Start of Input data

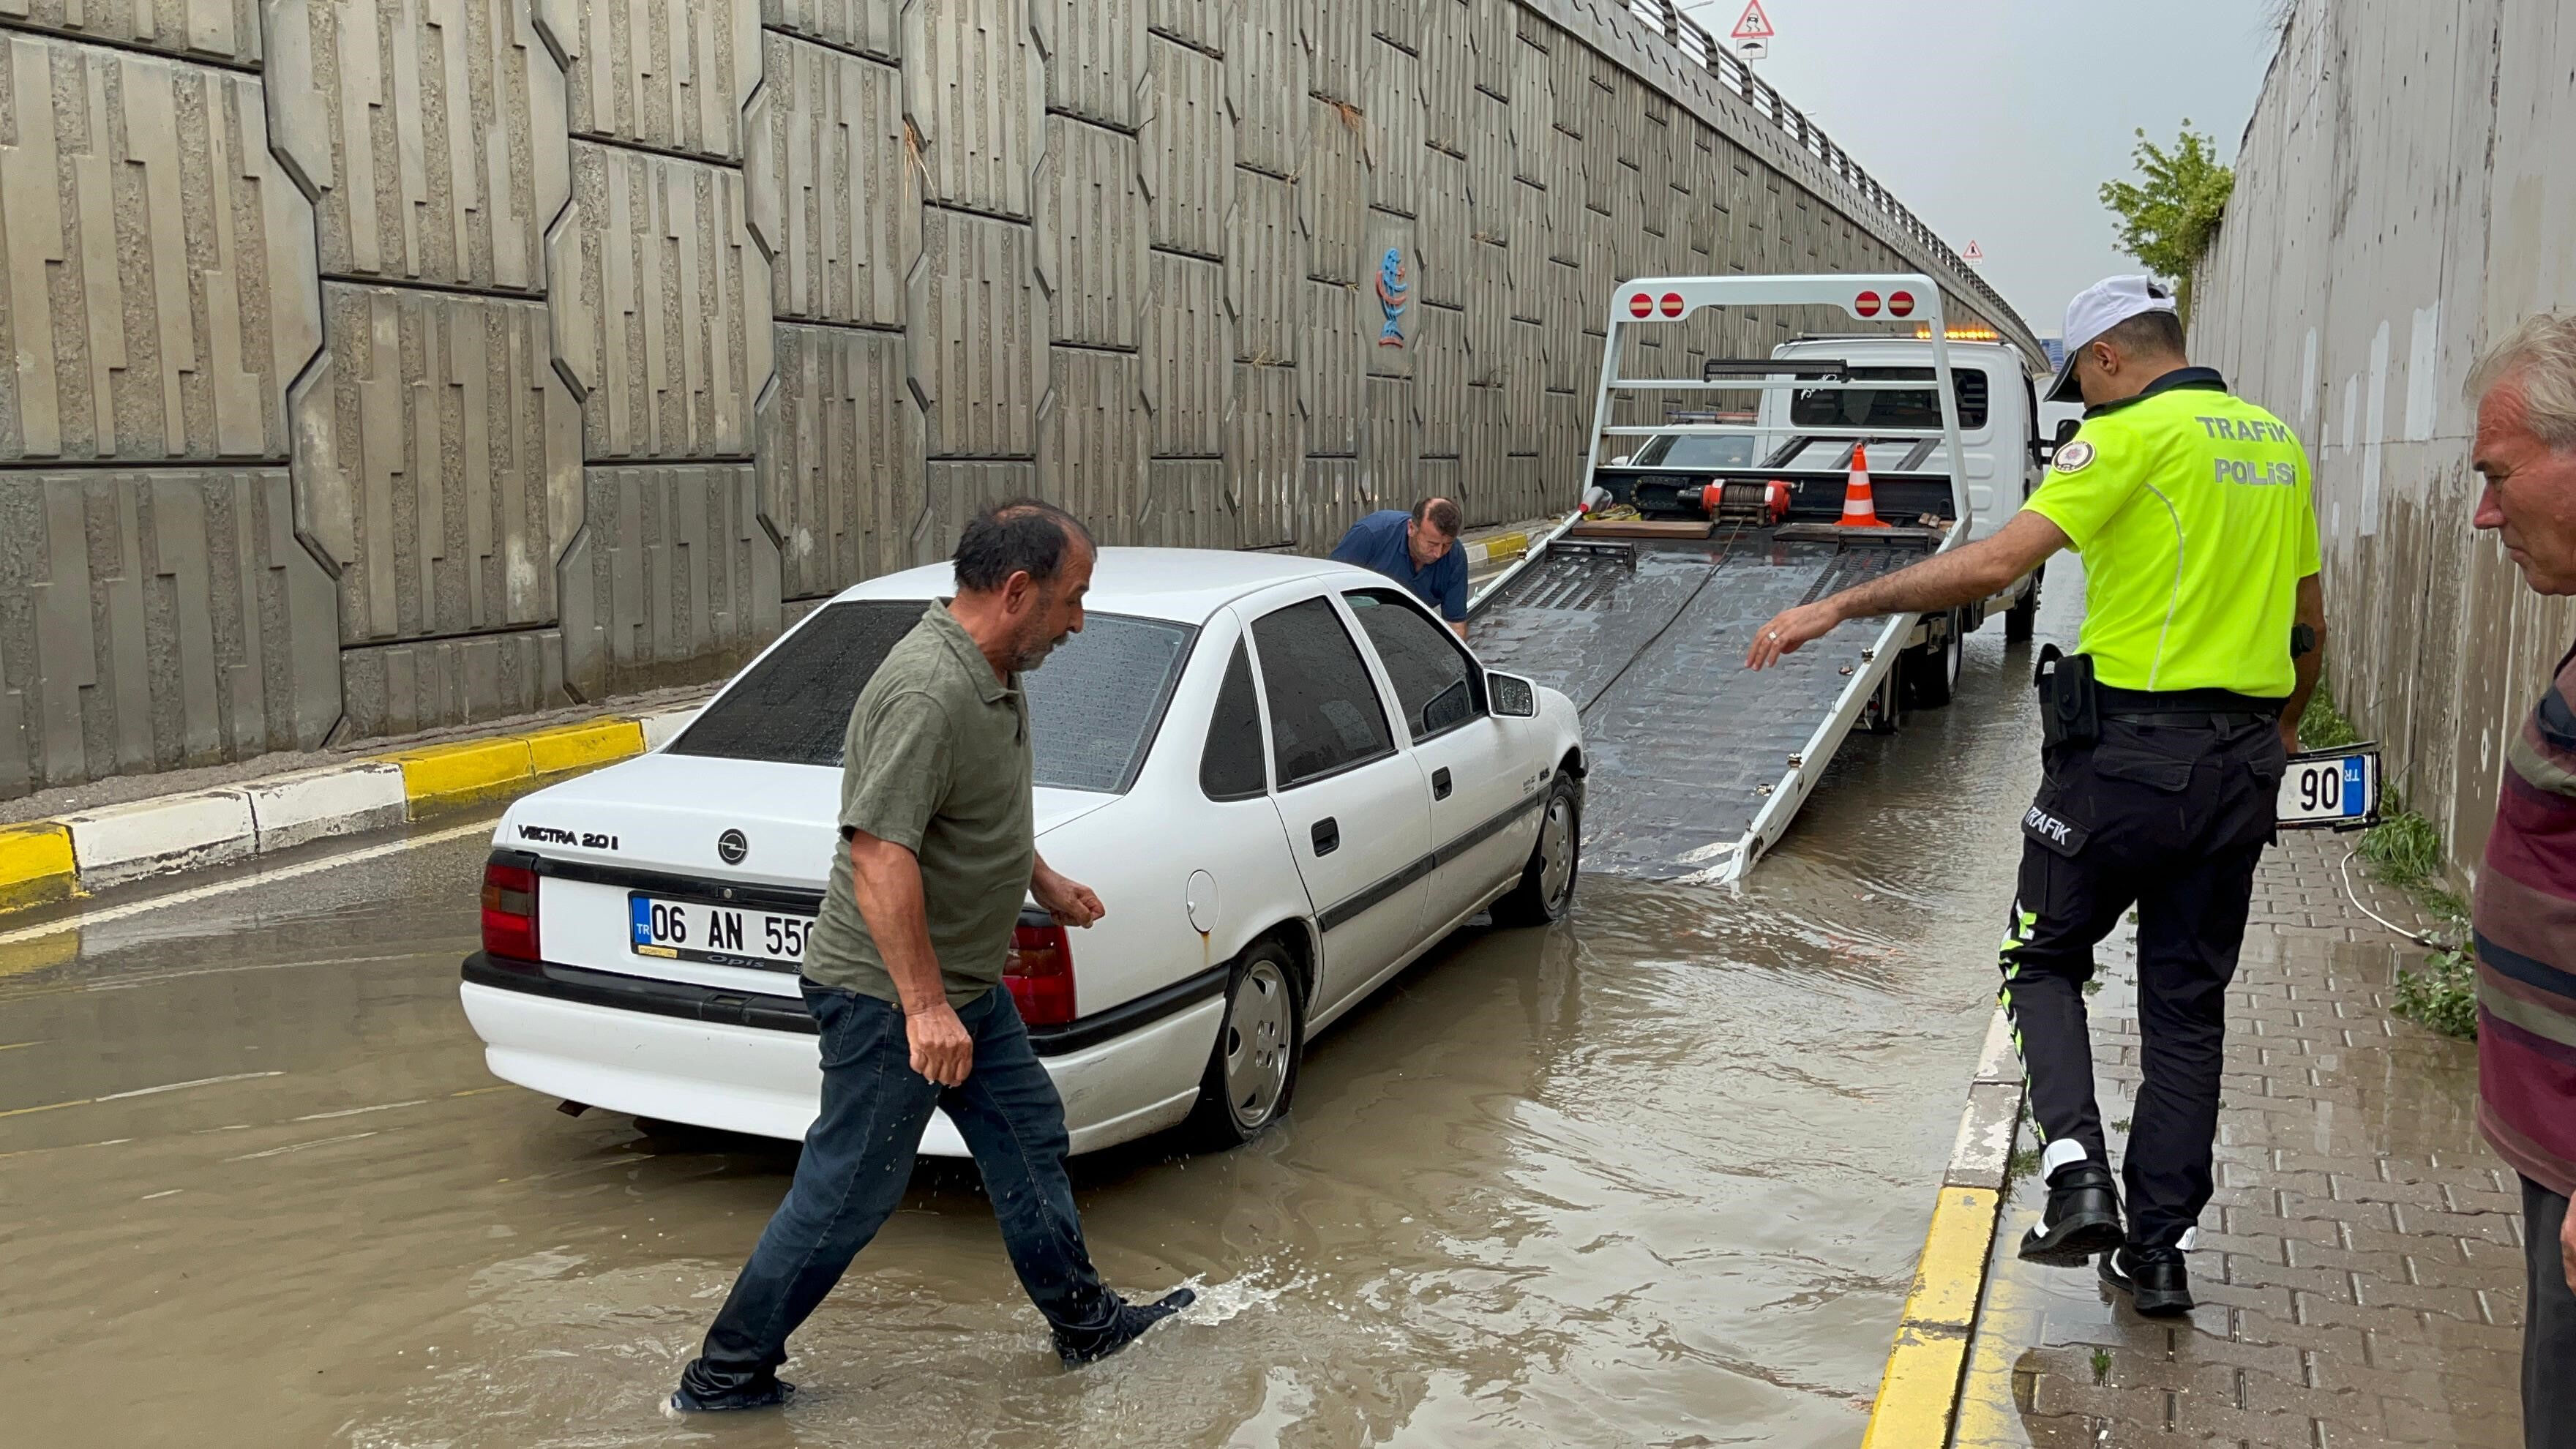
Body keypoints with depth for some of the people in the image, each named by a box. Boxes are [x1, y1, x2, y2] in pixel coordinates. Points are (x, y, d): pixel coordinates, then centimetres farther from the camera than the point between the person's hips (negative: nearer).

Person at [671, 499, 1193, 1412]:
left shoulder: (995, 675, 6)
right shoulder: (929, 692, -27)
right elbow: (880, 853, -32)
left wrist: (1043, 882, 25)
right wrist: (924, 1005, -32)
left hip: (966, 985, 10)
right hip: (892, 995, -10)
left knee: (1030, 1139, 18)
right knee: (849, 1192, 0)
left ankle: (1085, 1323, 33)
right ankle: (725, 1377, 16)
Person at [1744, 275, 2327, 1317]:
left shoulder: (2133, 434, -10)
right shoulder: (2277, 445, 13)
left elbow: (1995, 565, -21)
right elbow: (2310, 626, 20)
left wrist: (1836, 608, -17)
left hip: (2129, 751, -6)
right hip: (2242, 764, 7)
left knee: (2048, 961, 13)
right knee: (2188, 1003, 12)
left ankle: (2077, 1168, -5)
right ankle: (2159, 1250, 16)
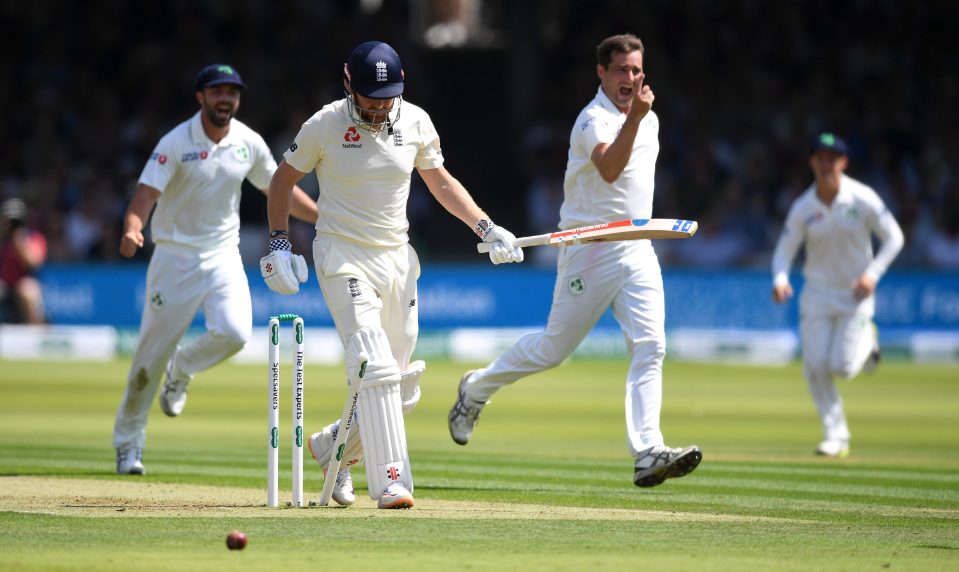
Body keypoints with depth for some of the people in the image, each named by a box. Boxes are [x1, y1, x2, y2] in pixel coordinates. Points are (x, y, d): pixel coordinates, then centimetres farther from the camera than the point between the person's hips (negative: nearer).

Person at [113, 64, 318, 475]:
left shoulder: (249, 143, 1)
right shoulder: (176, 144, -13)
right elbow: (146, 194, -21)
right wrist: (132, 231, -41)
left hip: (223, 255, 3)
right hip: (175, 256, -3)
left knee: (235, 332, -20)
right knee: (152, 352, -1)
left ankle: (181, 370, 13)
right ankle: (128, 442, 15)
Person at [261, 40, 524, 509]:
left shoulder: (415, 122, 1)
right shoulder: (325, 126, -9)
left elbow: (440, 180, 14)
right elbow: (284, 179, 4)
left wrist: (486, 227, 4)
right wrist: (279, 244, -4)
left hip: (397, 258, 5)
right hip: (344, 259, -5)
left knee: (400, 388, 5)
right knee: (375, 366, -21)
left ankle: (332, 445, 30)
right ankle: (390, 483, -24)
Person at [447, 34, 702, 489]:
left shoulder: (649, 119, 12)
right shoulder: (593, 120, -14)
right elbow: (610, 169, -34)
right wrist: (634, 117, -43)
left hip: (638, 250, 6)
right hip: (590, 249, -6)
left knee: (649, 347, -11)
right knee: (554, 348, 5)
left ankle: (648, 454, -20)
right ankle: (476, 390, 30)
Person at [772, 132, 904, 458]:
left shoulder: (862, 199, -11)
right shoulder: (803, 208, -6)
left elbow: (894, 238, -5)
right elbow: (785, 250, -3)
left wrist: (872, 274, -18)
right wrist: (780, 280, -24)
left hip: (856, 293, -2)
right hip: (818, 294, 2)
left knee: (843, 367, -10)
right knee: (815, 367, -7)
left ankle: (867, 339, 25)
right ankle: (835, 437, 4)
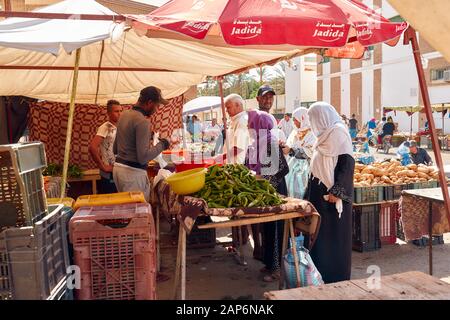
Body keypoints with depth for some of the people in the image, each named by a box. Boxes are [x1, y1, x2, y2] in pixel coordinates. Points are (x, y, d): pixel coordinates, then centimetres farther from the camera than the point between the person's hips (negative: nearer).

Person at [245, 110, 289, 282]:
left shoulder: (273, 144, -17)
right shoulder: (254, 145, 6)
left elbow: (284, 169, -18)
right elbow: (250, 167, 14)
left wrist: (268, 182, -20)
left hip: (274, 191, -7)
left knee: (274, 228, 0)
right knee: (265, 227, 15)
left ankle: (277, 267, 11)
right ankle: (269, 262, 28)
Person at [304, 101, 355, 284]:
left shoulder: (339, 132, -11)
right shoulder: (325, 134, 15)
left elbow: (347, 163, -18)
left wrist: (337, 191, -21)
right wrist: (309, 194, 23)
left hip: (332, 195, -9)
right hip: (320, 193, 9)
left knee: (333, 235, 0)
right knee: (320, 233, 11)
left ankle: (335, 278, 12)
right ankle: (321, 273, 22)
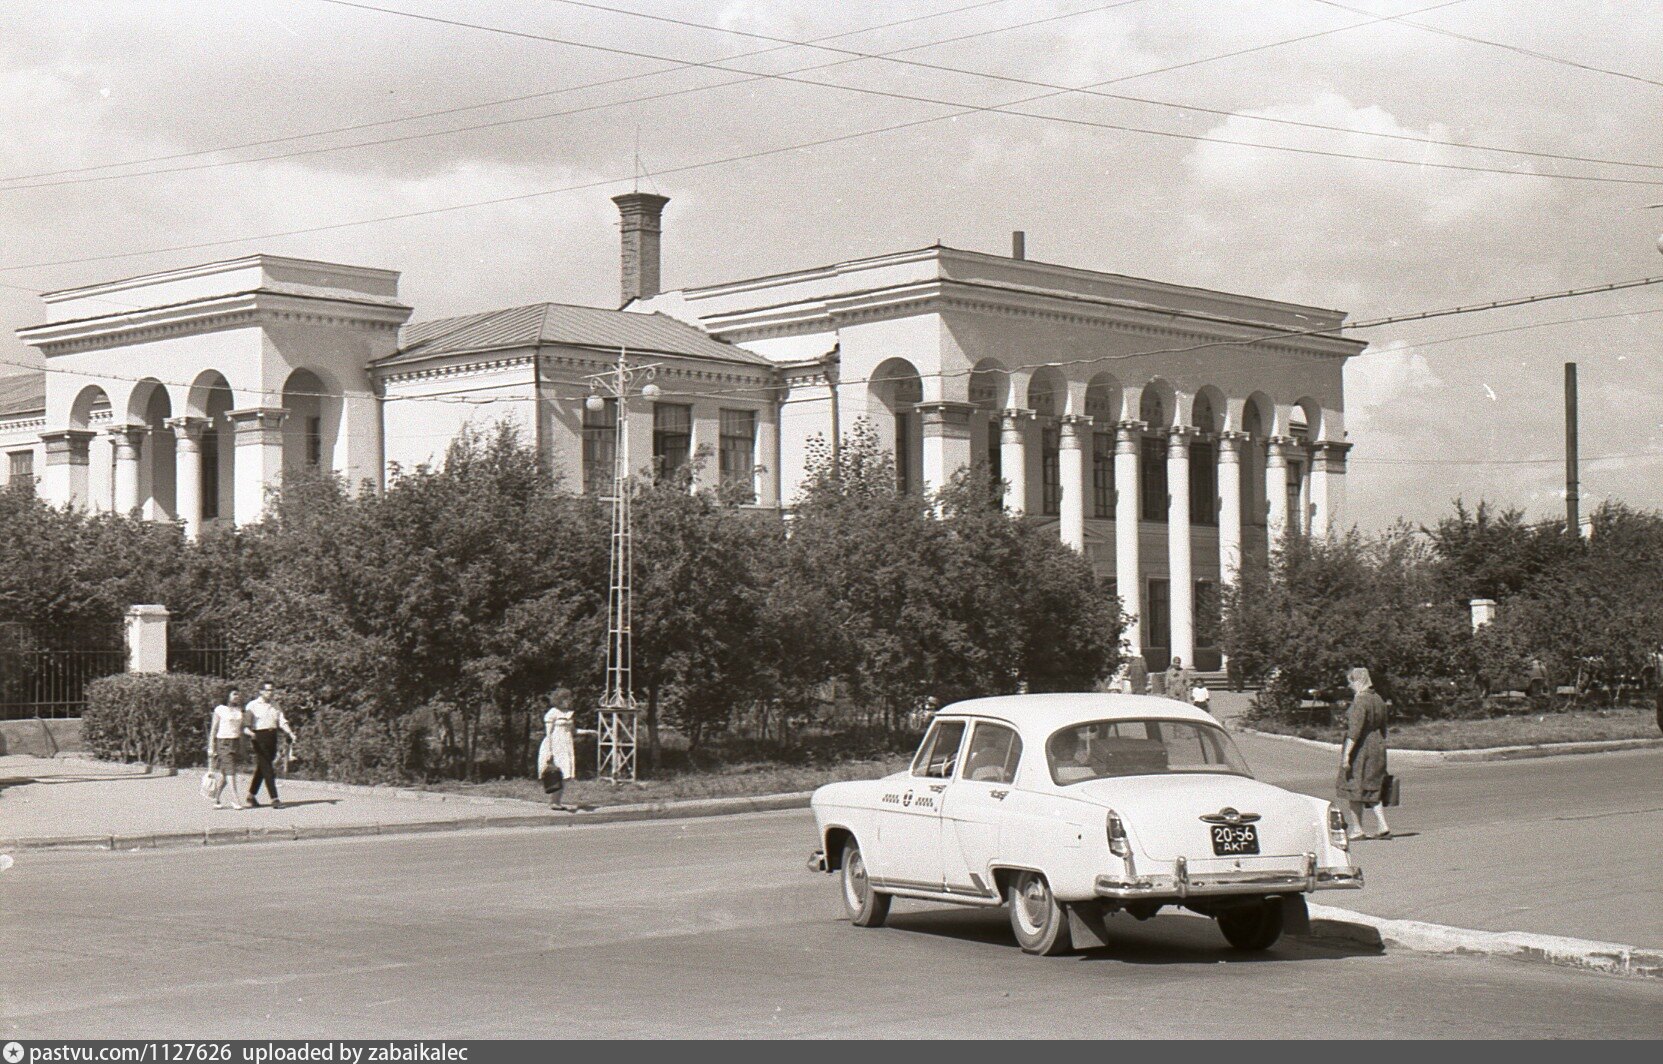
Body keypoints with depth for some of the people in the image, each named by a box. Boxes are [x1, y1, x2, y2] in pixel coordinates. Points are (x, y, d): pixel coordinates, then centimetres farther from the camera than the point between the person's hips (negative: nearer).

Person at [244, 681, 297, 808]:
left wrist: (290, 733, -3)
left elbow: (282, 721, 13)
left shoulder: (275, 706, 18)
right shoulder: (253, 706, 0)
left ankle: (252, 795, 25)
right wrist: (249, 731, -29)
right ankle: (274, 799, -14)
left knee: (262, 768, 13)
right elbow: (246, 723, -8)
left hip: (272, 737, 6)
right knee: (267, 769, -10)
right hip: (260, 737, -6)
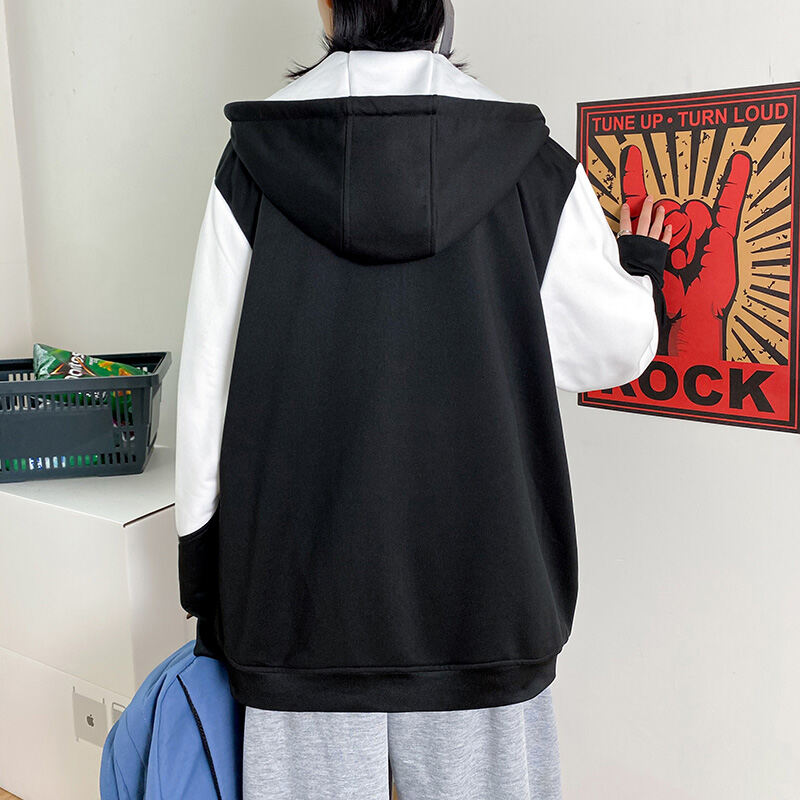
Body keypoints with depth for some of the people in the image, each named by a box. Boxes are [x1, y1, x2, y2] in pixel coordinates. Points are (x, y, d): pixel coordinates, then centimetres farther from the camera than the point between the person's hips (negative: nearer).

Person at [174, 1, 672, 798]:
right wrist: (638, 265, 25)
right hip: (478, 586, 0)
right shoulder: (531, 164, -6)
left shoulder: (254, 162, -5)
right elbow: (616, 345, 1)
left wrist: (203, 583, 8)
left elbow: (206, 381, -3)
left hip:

End of Input data

**Task details**
Above are the records. Print exactly, and only, the lines from the line with "right elbow: (146, 194, -21)" to the line with "left wrist: (872, 274, -18)", both inclusive.

**Result**
right elbow: (146, 194, -21)
right wrist: (132, 231, -41)
left hip: (223, 255, 3)
right hip: (175, 256, -3)
left knee: (235, 332, -20)
right knee: (152, 352, -1)
left ankle: (181, 370, 13)
right ankle: (128, 442, 15)
Person at [261, 40, 524, 509]:
left shoulder: (415, 122, 1)
right shoulder: (325, 126, -9)
left elbow: (440, 180, 14)
right elbow: (284, 179, 4)
left wrist: (486, 227, 4)
right wrist: (279, 244, -4)
left hip: (397, 258, 5)
right hip: (344, 259, -5)
left knee: (400, 388, 5)
right knee: (375, 366, -21)
left ankle: (332, 445, 30)
right ankle: (390, 483, -24)
Person at [447, 34, 702, 489]:
left shoulder: (649, 119, 12)
right shoulder: (593, 120, -14)
right elbow: (610, 169, -34)
right wrist: (634, 117, -43)
left hip: (638, 250, 6)
right hip: (590, 249, -6)
left knee: (649, 347, -11)
right knee: (554, 348, 5)
left ankle: (648, 454, -20)
right ankle: (476, 390, 30)
Person at [772, 132, 904, 458]:
left shoulder: (862, 199, -11)
right shoulder: (803, 208, -6)
left elbow: (894, 238, -5)
right elbow: (785, 250, -3)
left wrist: (872, 274, -18)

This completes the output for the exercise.